From October 4, 2025, the long wait of up to two days for a cheque to clear will become a thing of the past.
In a landmark move, the Reserve Bank of India (RBI) is shifting the Cheque Truncation System (CTS) from batch‐style processing to a continuous, near real-time model—meaning you could see the money in your bank account within just a few hours.
How new cheque clearance works
Under the new regime, all cheques deposited at bank branches during the single presentation session from 10 am to 4 pm will be scanned and sent instantly to the central clearing house, instead of waiting for an end-of-day run.
The clearing house, in turn, will “release the cheque images to drawee banks on a continuous basis”, so your cheque starts moving through the system right away.
Once a drawee bank receives a cheque image, it has until 7 pm to confirm whether it will honour or dishonour the cheque.

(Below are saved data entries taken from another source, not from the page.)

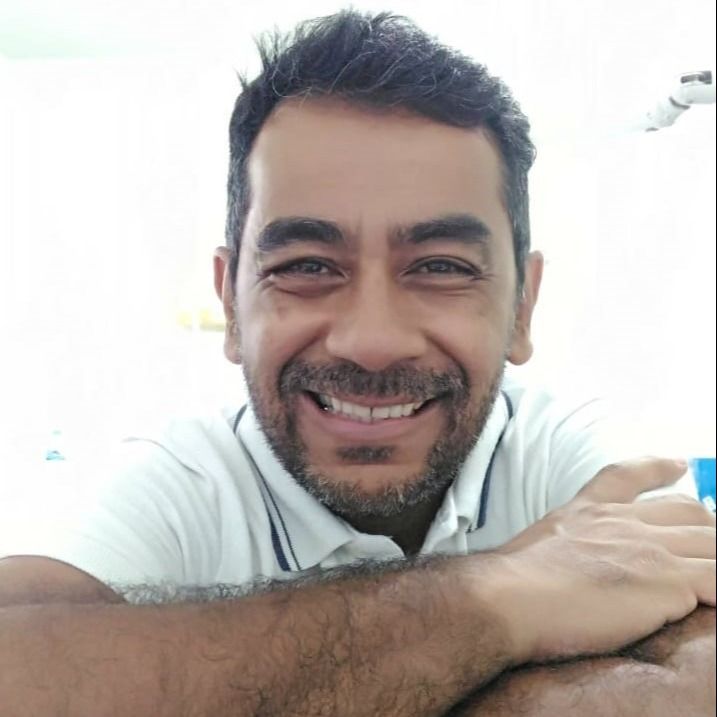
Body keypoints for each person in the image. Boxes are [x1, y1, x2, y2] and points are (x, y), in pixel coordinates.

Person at [0, 10, 714, 716]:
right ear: (230, 303)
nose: (372, 341)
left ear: (521, 307)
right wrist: (493, 591)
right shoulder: (177, 486)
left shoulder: (583, 458)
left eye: (440, 266)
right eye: (306, 265)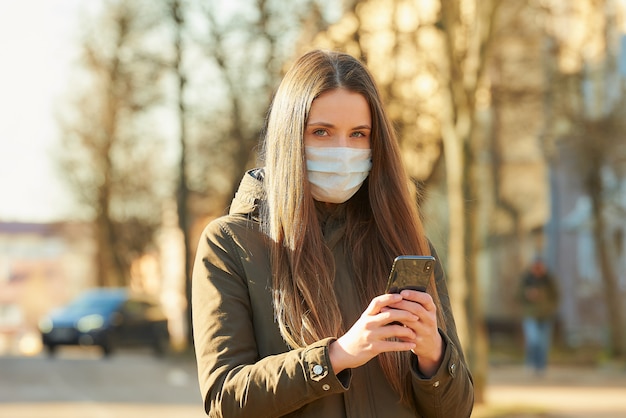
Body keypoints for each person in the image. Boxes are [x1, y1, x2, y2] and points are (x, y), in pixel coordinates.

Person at [191, 49, 474, 417]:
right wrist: (337, 356)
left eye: (358, 134)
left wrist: (433, 355)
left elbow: (456, 410)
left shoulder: (406, 244)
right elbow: (225, 400)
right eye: (321, 132)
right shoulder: (230, 244)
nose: (343, 150)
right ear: (290, 136)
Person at [517, 257, 560, 375]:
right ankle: (531, 363)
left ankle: (541, 366)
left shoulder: (548, 280)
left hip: (546, 315)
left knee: (544, 342)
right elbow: (517, 294)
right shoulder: (527, 279)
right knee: (533, 340)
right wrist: (527, 294)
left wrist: (549, 308)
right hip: (531, 315)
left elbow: (556, 296)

The RBI’s notification makes it clear: “drawee banks shall be required to confirm (positively/negatively) cheques presented on them latest by end of confirmation session (i.e., 7 pm) else those will be deemed to have been approved and included for settlement”.
In other words, a lack of response by 7 pm automatically counts as an approval, keeping the process flowing.

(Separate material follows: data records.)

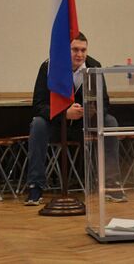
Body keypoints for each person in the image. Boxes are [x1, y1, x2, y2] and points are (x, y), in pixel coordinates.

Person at [24, 32, 126, 205]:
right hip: (55, 124)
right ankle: (35, 185)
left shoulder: (94, 66)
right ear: (65, 50)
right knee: (37, 124)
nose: (80, 54)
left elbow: (105, 102)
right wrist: (64, 113)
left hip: (83, 124)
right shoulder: (49, 66)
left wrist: (93, 111)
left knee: (110, 122)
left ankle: (111, 184)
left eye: (83, 50)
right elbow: (38, 105)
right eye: (75, 50)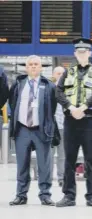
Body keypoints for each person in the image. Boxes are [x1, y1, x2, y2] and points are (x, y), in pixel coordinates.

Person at [55, 38, 92, 207]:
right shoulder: (68, 72)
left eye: (85, 51)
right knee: (70, 159)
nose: (82, 54)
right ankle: (69, 196)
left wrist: (82, 108)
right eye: (79, 52)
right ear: (75, 53)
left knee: (90, 159)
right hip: (71, 121)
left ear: (90, 53)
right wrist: (70, 107)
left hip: (90, 121)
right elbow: (58, 92)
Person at [9, 55, 56, 206]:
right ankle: (21, 195)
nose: (33, 66)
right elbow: (13, 102)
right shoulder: (18, 84)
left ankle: (45, 195)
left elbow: (52, 107)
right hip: (22, 128)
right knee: (22, 164)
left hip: (41, 130)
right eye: (30, 64)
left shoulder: (48, 85)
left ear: (41, 67)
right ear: (26, 67)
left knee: (44, 164)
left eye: (36, 64)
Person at [51, 66, 66, 187]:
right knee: (48, 154)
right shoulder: (48, 88)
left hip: (65, 127)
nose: (60, 75)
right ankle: (47, 176)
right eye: (58, 73)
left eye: (62, 73)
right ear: (54, 75)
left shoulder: (69, 89)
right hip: (51, 127)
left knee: (62, 154)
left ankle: (61, 177)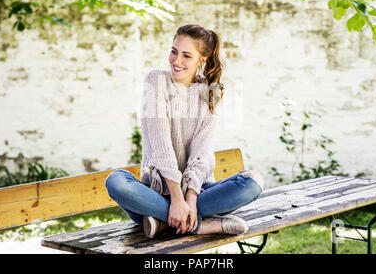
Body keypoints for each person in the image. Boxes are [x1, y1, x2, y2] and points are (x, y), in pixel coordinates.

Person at [105, 24, 264, 238]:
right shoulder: (155, 81)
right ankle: (200, 225)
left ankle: (163, 222)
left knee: (253, 182)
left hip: (197, 194)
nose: (176, 61)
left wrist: (189, 198)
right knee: (116, 181)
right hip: (153, 194)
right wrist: (176, 200)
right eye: (174, 51)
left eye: (186, 56)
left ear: (202, 60)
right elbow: (160, 145)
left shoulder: (212, 91)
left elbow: (202, 150)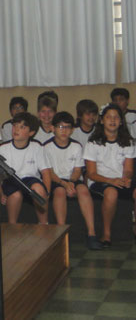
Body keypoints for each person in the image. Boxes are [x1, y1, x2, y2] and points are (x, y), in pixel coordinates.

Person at [43, 112, 102, 250]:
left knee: (84, 190)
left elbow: (78, 170)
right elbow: (49, 172)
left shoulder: (76, 146)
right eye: (60, 127)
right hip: (56, 180)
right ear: (53, 128)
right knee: (60, 192)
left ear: (72, 130)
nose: (64, 130)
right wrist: (64, 184)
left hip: (72, 179)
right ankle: (62, 234)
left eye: (68, 127)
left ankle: (91, 233)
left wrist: (71, 182)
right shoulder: (46, 147)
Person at [84, 103, 136, 247]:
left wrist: (126, 178)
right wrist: (110, 181)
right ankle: (106, 233)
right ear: (102, 120)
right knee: (111, 193)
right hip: (100, 181)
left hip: (119, 179)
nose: (112, 120)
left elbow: (129, 169)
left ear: (121, 121)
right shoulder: (93, 143)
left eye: (116, 117)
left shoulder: (128, 141)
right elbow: (91, 173)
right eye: (109, 117)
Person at [0, 112, 51, 224]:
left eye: (22, 127)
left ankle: (44, 224)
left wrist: (47, 193)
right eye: (15, 125)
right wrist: (1, 193)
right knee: (16, 195)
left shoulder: (37, 147)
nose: (16, 129)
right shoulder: (2, 149)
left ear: (31, 132)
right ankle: (12, 226)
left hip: (31, 180)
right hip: (11, 180)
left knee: (39, 189)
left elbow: (45, 172)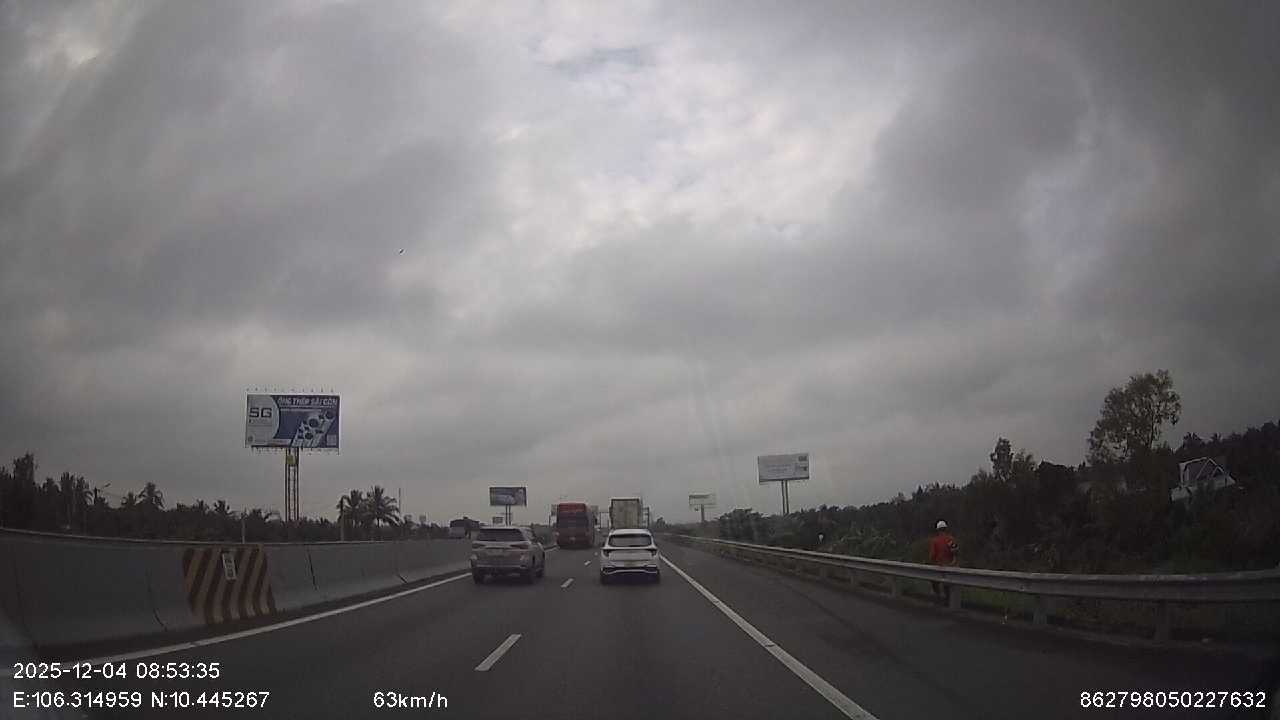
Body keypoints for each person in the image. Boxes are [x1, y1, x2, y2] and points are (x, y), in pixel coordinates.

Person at [929, 520, 959, 604]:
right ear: (946, 529)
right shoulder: (950, 539)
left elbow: (932, 555)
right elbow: (955, 551)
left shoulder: (935, 541)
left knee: (934, 581)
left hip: (939, 566)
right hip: (950, 565)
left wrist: (932, 561)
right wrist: (953, 561)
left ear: (938, 530)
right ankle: (948, 600)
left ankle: (938, 597)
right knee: (948, 585)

Hourly settlements for speed and certainty
Starting at 11 am, and on the hour every hour thereafter until 7 pm, the clearing house will calculate net funds owed between banks based on all positive and deemed approvals.
As the RBI puts it, “settlement will be arrived every hour till the end of confirmation session, based on the positive confirmations received from drawee banks and cheques considered deemed approved”.

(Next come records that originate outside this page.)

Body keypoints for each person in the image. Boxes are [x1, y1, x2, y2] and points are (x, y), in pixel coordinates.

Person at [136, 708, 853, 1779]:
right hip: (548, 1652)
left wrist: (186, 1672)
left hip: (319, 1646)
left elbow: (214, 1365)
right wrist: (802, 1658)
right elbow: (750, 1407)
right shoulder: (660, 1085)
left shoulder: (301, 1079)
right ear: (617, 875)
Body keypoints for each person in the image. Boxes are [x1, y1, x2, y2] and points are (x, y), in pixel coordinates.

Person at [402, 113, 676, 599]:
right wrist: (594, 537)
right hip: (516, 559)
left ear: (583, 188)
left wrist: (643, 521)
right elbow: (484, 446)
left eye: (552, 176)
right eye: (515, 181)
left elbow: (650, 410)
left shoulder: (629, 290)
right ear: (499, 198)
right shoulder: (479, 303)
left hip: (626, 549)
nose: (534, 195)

No entries are made for cheques that have been dishonoured, ensuring only cleared funds move through the system.
After each hourly settlement, banks receive detailed settlement statements and must “release the payment to the customers immediately, but not later than 1 hour from successful settlement, subject to usual safeguards”.
If your bank participates smoothly, you could deposit a cheque at midday and see the funds in your account well before the evening is out.
Why this new cheque system matters
For individuals and small businesses alike, cash flow matters.
Today, you might have to juggle expenses because cheques take two working days to clear.
From October 4, a lunchtime deposit could fund urgent purchases or payroll by the afternoon.
The RBI’s phased rollout gives banks time to adapt. Phase 1 runs from October 4, 2025 to January 2, 2026 with a flat 7 pm expiry for all cheques.
From January 3, 2026 (Phase 2), each cheque will have its own three-hour “Item Expiry Time” to confirm status, making the system even more granular and responsive.
This means that the RBI is turning cheque clearing into a real-time service—a significant leap forward for an instrument often seen as slow and archaic. Soon, the moment a cheque leaves your hand could be the same moment the recipient’s balance goes up.